Dataset excerpts:
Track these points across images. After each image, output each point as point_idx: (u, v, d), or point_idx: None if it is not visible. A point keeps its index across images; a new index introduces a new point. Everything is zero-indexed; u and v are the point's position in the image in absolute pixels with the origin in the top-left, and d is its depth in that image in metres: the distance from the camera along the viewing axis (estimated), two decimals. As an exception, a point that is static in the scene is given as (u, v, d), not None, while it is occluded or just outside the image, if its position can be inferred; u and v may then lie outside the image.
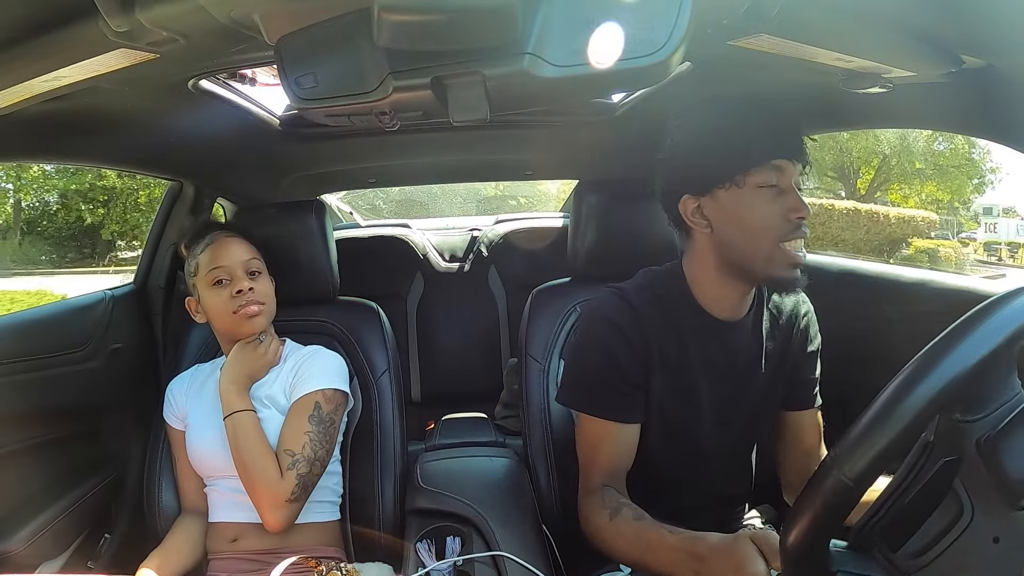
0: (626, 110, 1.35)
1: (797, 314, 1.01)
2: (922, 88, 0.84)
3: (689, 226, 0.92)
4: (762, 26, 0.69)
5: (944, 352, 0.51)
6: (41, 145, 1.06)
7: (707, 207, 0.89)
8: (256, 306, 1.12)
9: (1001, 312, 0.51)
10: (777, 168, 0.85)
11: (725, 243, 0.89)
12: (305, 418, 1.08)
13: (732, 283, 0.92)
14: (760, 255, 0.86)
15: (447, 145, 1.68)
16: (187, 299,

How to complete this task: Without the pictures, reproduce every line of the records above exactly.

Problem solution:
Track these points across images. After each image, output each point as point_idx: (u, v, d), or point_idx: None if it is not visible. A point keeps its index across images; a new index introduces a new point. Everything is zero-indexed; u and v are the point's position in the image in absolute pixels with the origin in the top-left, and d is its depth in that image in metres: the distance from the camera along the viewing axis (estimated), two decimals. As an exception, a point that is static in the scene is given as (u, v, d), not None, while it is occluded or just outside the image, if its position can be inferred; u and v may then lie outside the image.
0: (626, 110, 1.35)
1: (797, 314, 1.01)
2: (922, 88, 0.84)
3: (689, 226, 0.92)
4: (762, 26, 0.69)
5: (944, 352, 0.51)
6: (41, 145, 1.06)
7: (707, 207, 0.89)
8: (256, 306, 1.12)
9: (1001, 312, 0.51)
10: (777, 168, 0.85)
11: (725, 243, 0.89)
12: (305, 418, 1.08)
13: (732, 283, 0.92)
14: (760, 255, 0.86)
15: (447, 145, 1.68)
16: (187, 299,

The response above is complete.